La prensa diaria ha reflejado una insólita discusión en la red acerca de la estrategia que el heterogéneo conglomerado de Podemos considera la mejor para, como se dice castizamente, alzarse con el santo y la limosna.
Entre el más melifluo Íñigo Errejón y la violencia, apenas contenida, del carácter de Pablo Iglesias, nuestros queridos compatriotas hablan sin cortarse un pelo de la utilidad de producir miedo y de la rentabilidad electoral y política que se puede obtener mediante tan clásicos y acreditados medios.

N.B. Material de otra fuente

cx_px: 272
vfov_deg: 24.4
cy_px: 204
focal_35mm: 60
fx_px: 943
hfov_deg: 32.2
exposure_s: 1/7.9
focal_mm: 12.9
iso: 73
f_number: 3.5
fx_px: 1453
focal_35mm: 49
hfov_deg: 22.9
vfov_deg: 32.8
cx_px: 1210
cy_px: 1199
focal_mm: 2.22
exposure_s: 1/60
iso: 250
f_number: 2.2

Y aunque no llegan a un acuerdo (Errejón postula las buenas maneras y el uso del “no asustar” mientras que Iglesias prefiere el abrupto estilo de la confrontación y el ataque) lo mas interesante de la polémica no está en la postura de estos dos genios de la política “nueva” sino en las reacciones de sus conmilitones.

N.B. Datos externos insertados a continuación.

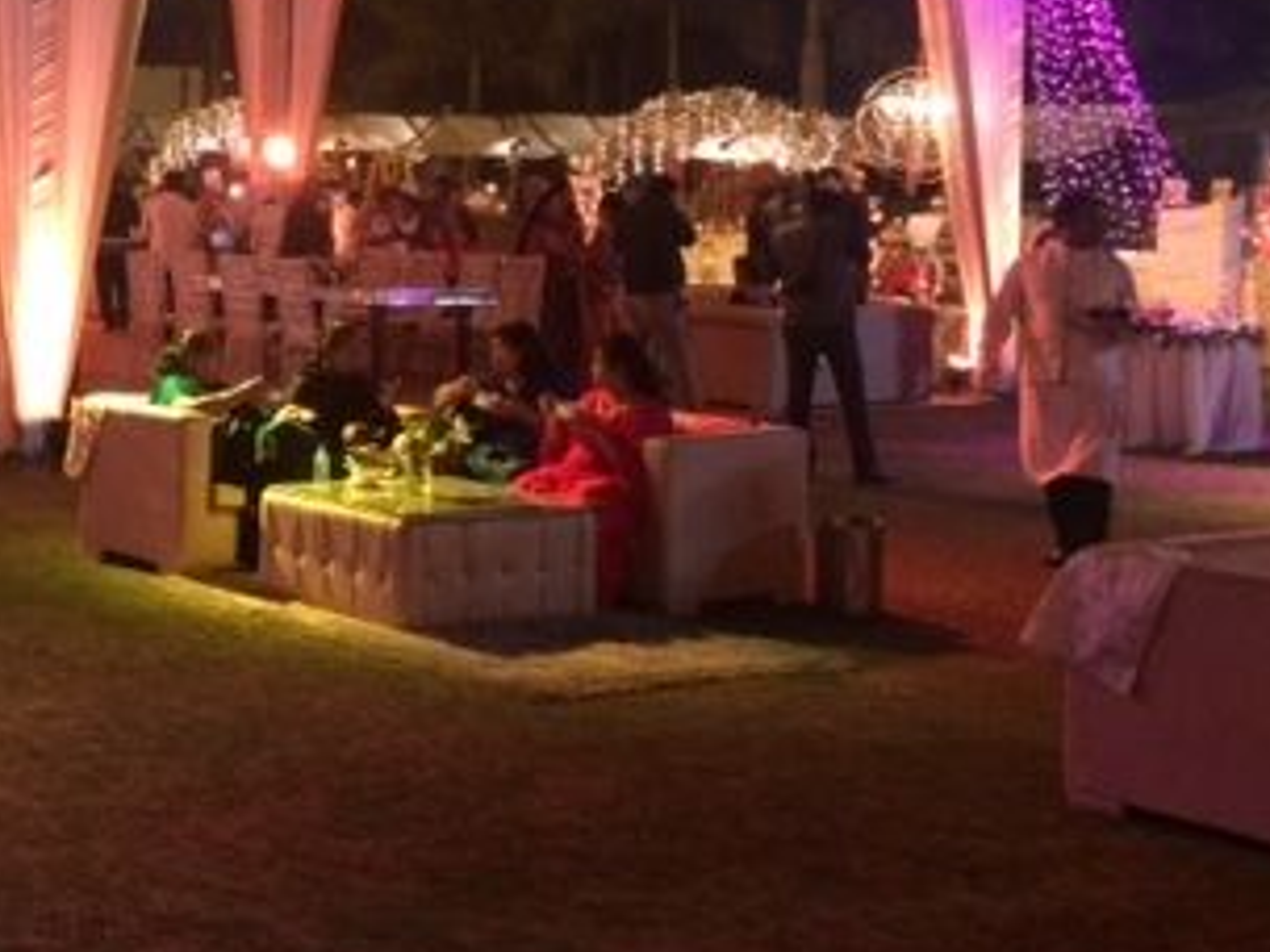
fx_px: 2238
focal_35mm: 61
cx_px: 33
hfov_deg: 29.8
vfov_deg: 23.7
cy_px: 205
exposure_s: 1/33
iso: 200
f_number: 2.2
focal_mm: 4.15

Tras congratularse de que “a los poderosos ya les damos miedo”, un nuevo tuit aclara una interesante cuestión. Y dice que “Seducir es ternura con los de abajo y dientes afilados con los de arriba”, formulación encantadoramente sugerente si no fuera porque al lector le queda flotando una dolorosa y estremecedora duda: ¿quién decide quién está “abajo” y quién está “arriba”?, duda que se acrecienta cuando otro contertulio apostilla que “David no venció a Goliat haciéndose el simpático. Implacables en el combate, generosos en la victoria”.
A estas alturas, el lector comienza a marearse y, por ingenuo que sea, no puede dejar de preguntarse en qué zona estará él y qué baremos usarán estos justicieros para clasificarlo. Para aliviarse, piensa que el no ser rico ya le excusa (inmediatamente le surge la terrible pregunta de si no será rico sin saberlo: cobra un sueldo, tiene piso propio y un apartamento en la playa). Pero al instante le asalta el temor (pues de temores hablan) que sea la adhesión inquebrantable y el silencio sumiso lo único que le pueda salvar de los “dientes afilados” y de los “combates implacables”.
No sabemos si los poderosos ya tiemblan de miedo. Al resto se nos está secando la boca, palpitando el corazón y sintiendo hormigueos por las piernas, por si acaso.
No les quepa duda: a los que así se expresan se les puede achacar todo lo que ustedes quieran, mis querido amigos, pero nunca se les podrá acusar de no ser transparentes en sus intenciones y en sus propósitos.
Ante semejante panorama quizá sea bueno recordar (y recordarnos) el dicho clásico: “No hay peor ciego que el que no quiere ver”.